*** Given records Section Begins ***
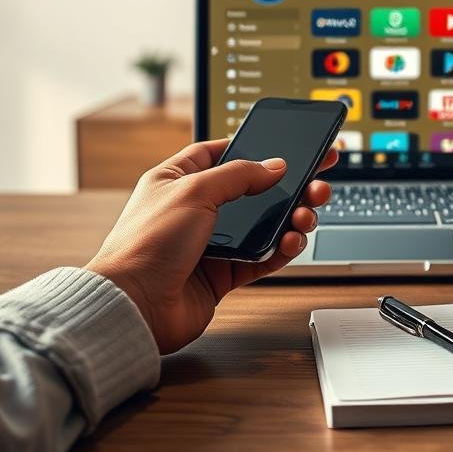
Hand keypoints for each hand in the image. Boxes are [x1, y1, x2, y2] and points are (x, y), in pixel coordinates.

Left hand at [85, 140, 337, 353]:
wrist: (134, 306)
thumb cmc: (145, 245)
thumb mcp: (193, 191)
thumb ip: (239, 175)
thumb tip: (274, 165)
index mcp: (177, 180)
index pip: (219, 154)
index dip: (251, 148)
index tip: (283, 146)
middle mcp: (195, 210)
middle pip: (253, 190)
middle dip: (288, 186)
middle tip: (318, 181)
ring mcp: (210, 243)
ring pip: (263, 225)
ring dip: (291, 218)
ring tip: (308, 214)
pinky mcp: (222, 274)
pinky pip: (262, 257)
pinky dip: (281, 249)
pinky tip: (292, 241)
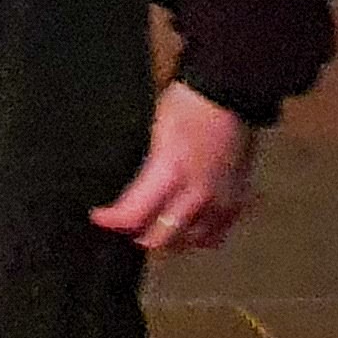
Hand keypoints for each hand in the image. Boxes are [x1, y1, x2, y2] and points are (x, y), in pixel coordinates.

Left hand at [90, 79, 259, 256]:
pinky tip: (186, 226)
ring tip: (154, 227)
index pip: (135, 214)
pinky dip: (198, 236)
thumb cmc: (186, 106)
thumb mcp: (155, 133)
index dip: (113, 221)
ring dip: (169, 239)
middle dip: (139, 235)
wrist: (230, 95)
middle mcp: (197, 195)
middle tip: (126, 225)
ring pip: (190, 242)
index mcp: (171, 173)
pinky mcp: (238, 201)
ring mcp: (221, 202)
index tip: (99, 217)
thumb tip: (130, 191)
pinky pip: (216, 235)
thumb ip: (147, 170)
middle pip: (162, 238)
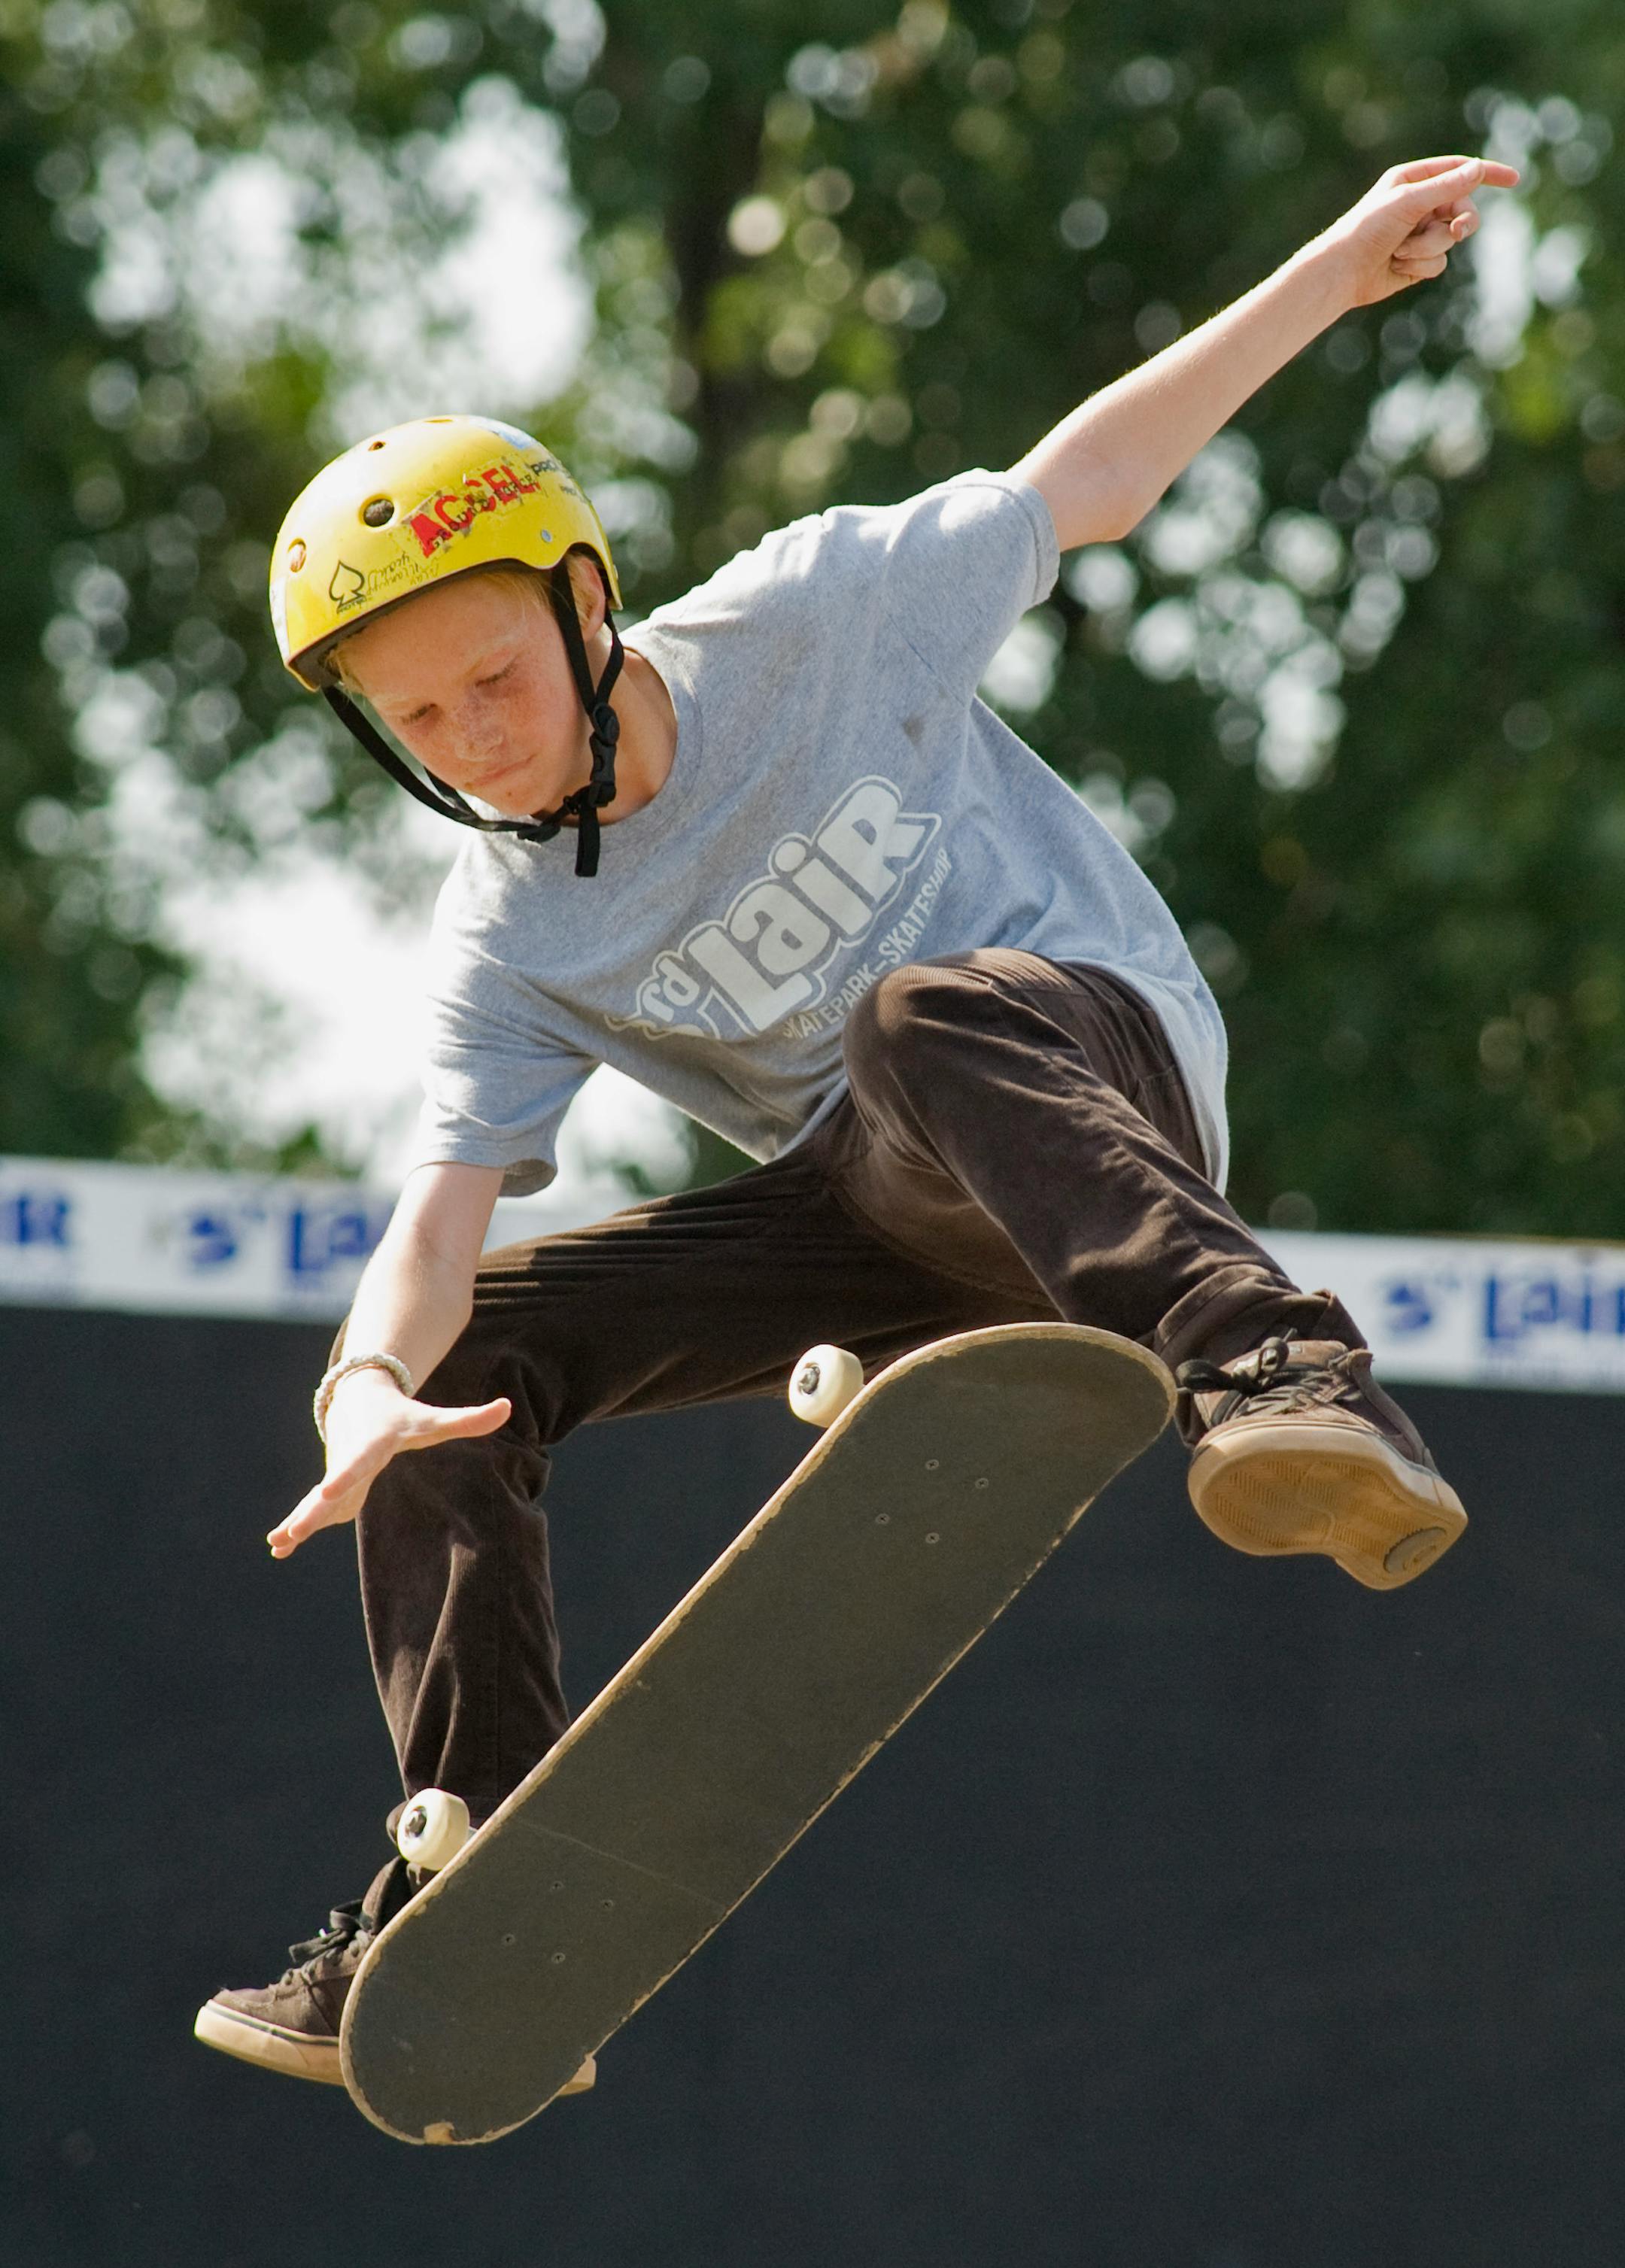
*** Given records Section Ends ***
Task objective:
Only exact lines belong in the answer: those from the beginning of the entries above through the line holding "thumb tip: (274, 165)", with no pictures.

Result of this exercise:
Hand keypoints for each hand in the image. Boxes are [x1, y1, x2, y2] and points are (x, y), in pixel coordinates.

Left hand at [85, 140, 337, 353]:
wrist: (134, 306)
thumb cmc: (145, 245)
thumb mcp: (193, 191)
thumb ip: (239, 175)
thumb tip: (274, 165)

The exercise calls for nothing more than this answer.